Bis dahin wird er bei seinen Eltern in Fürstenhausen wohnen, in Saarbrücken zur Schule und für den SV 64 Zweibrücken auf Torejagd gehen. Mit seiner Mannschaft hat sich Gil Kunkel das Ziel gesteckt, in der kommenden Saison in der RPS-Oberliga ganz vorne mitzuspielen. „Wir wollen zur Deutschen Meisterschaft fahren und das geht nur, wenn wir mindestens Zweiter werden", erklärt Kunkel und stellt klar: „Ich will sehen, wie wir uns im bundesweiten Vergleich schlagen." Als Kaderspieler darf er mit 16 Jahren, also nach seinem Geburtstag am 31. August, auch in der Drittliga-Herrenmannschaft des SV 64 Einsatzzeit sammeln.
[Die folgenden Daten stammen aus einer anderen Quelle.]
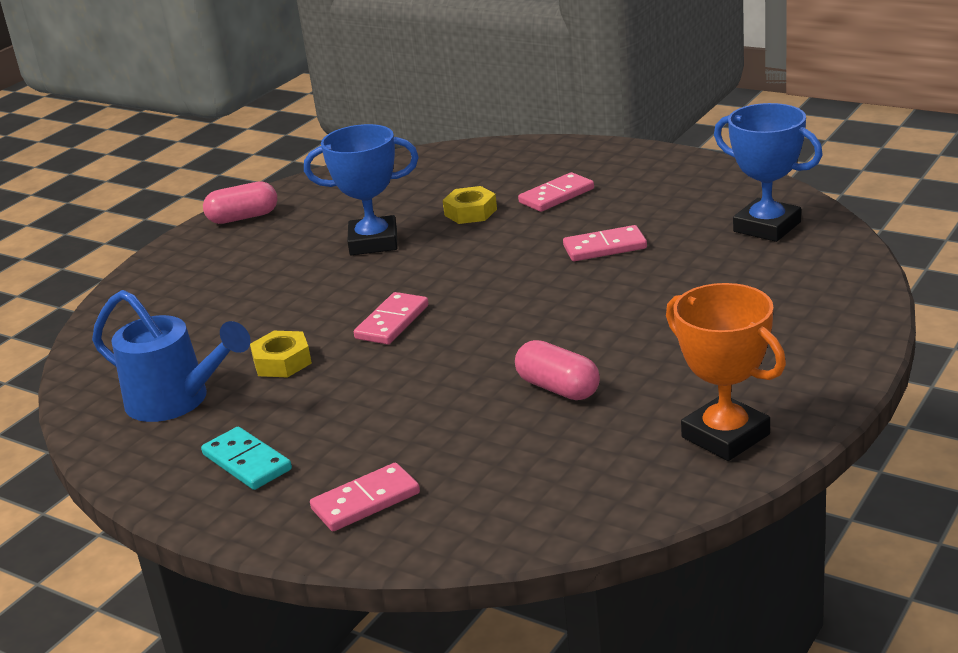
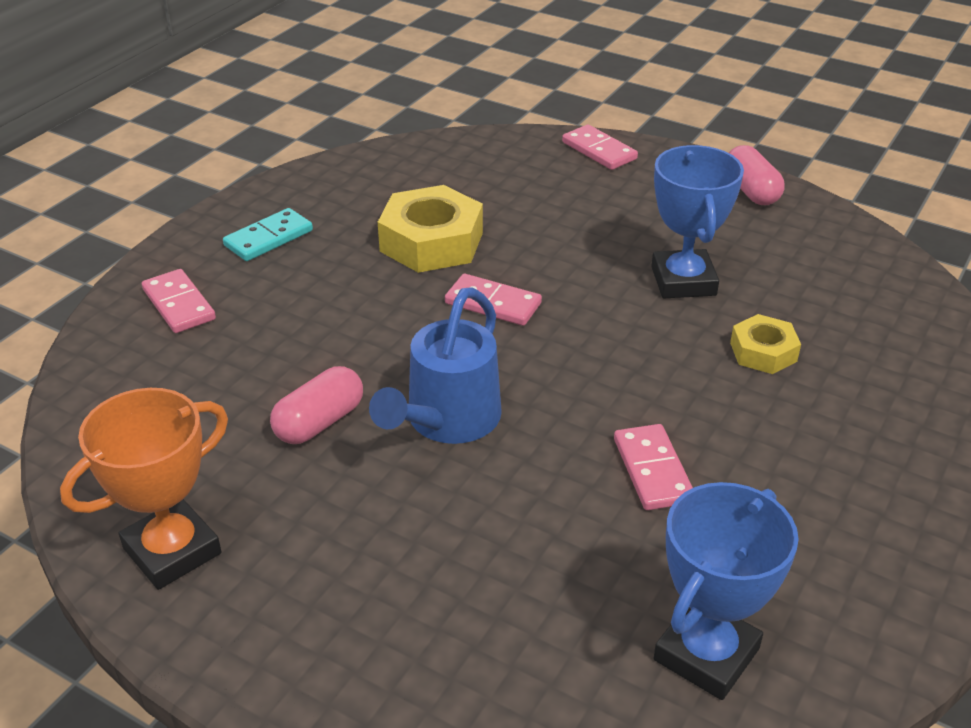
camera: 85 degrees right, 10 degrees up
(178, 401) = (381, 194): blue watering can -> blue watering can (446, 422)
(282, 362) = (431, 242): yellow nut -> yellow nut, size x1.78
(556, 196) = (815, 428): pink domino -> pink domino (599, 151)

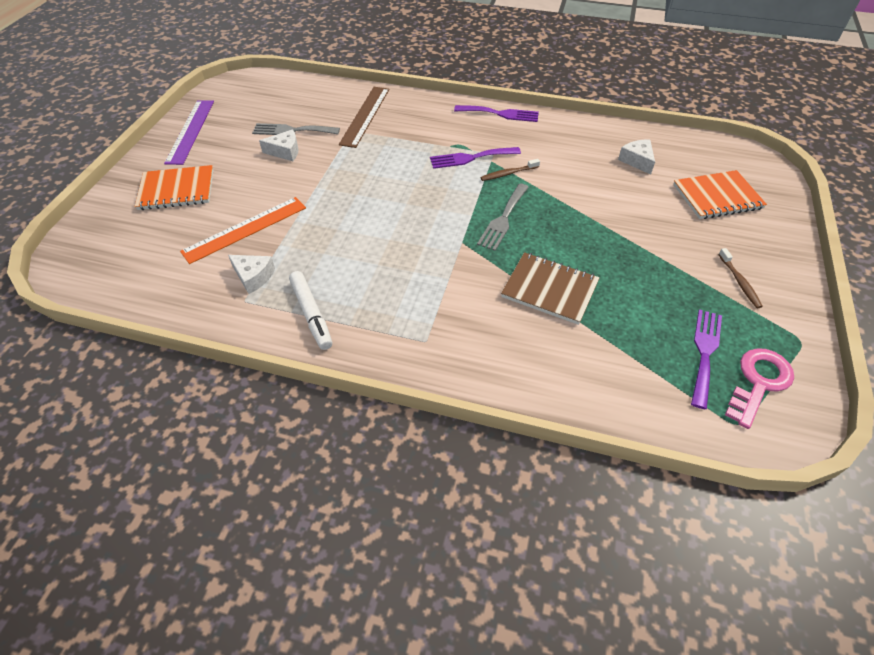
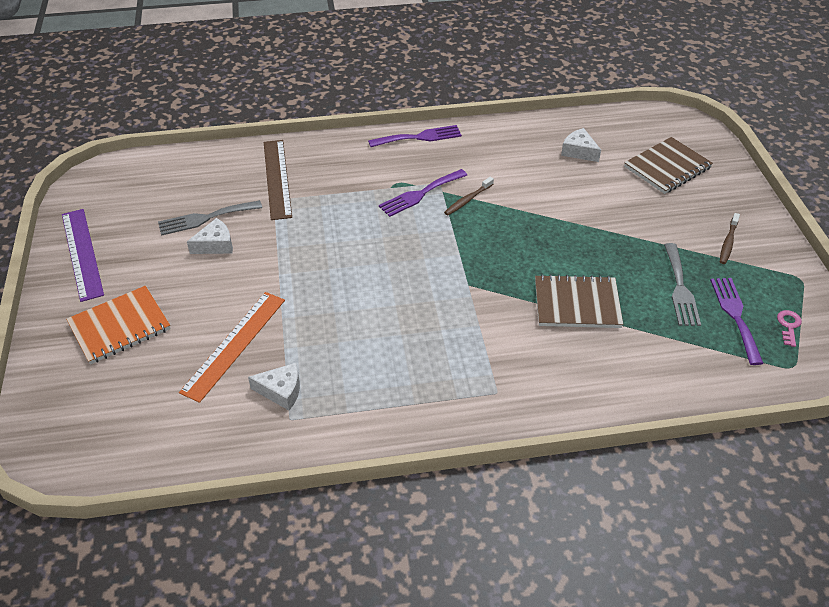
camera: 25 degrees left, 5 degrees down
(311, 313) = (369, 406): white marker -> none
(503, 219) = (492, 249): grey fork -> grey fork (680, 288)
(717, 197) = (667, 167): orange notebook -> brown notebook
(739, 282) = (728, 242): brown toothbrush -> brown toothbrush turned 60 degrees clockwise
(758, 382) = (788, 326): pink key -> pink key, size x0.51

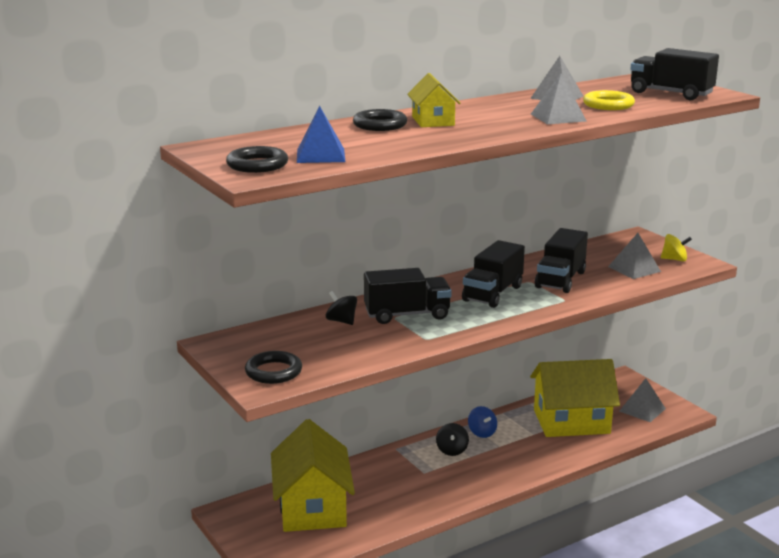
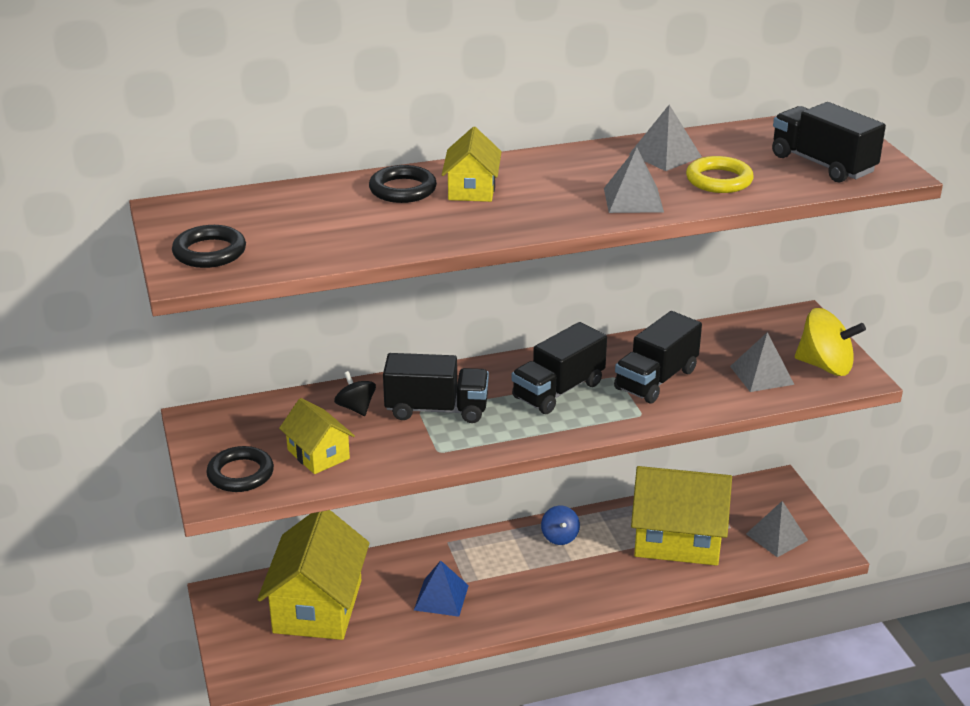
camera: 15 degrees right, 10 degrees up
(320, 155) = (292, 243): blue pyramid -> blue pyramid (441, 597)
(330, 352) = (318, 454): none -> yellow house
(452, 450) = (512, 556): black spinning top -> none
(674, 259) = (825, 366): yellow spinning top -> yellow spinning top, size x1.72

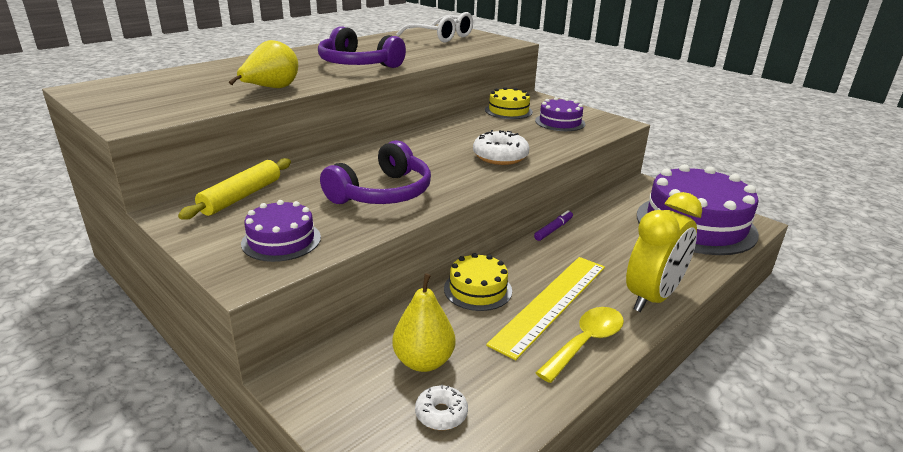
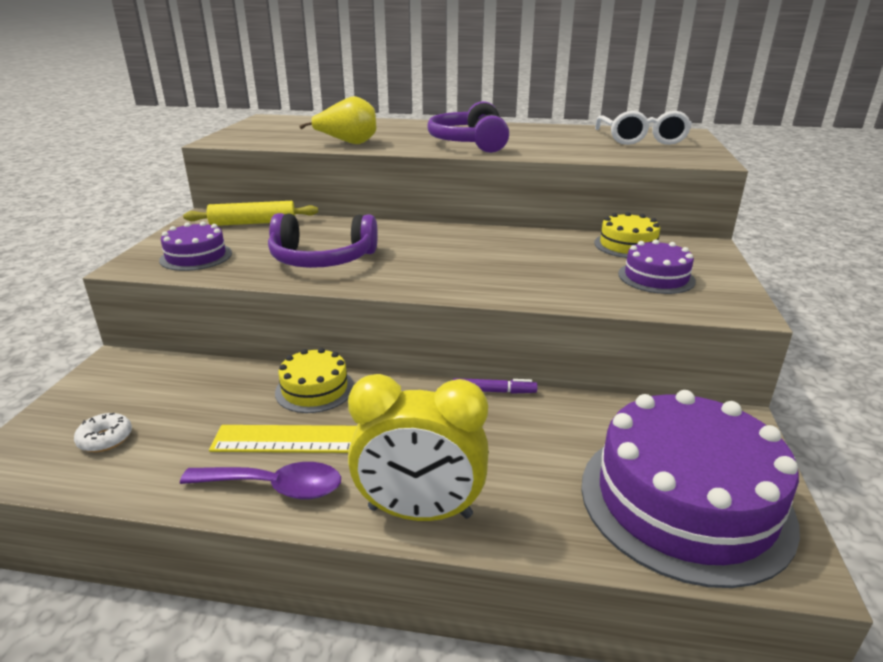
camera: 55 degrees right, 0 degrees up
(423, 361) = (175, 404): yellow pear -> none
(500, 156) = (487, 277): white donut -> none
(586, 342) = (275, 487): yellow spoon -> purple spoon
Alles, um irgendwann einmal in die Fußstapfen… oder besser: neben die Fußstapfen seines Bruders zu treten, um dort vielleicht noch größere Abdrücke zu hinterlassen. Mit der Frage „Sind Sie nicht der Bruder von Gil Kunkel?" könnten sicher beide Brüder aus der handballverrückten Familie ganz gut leben.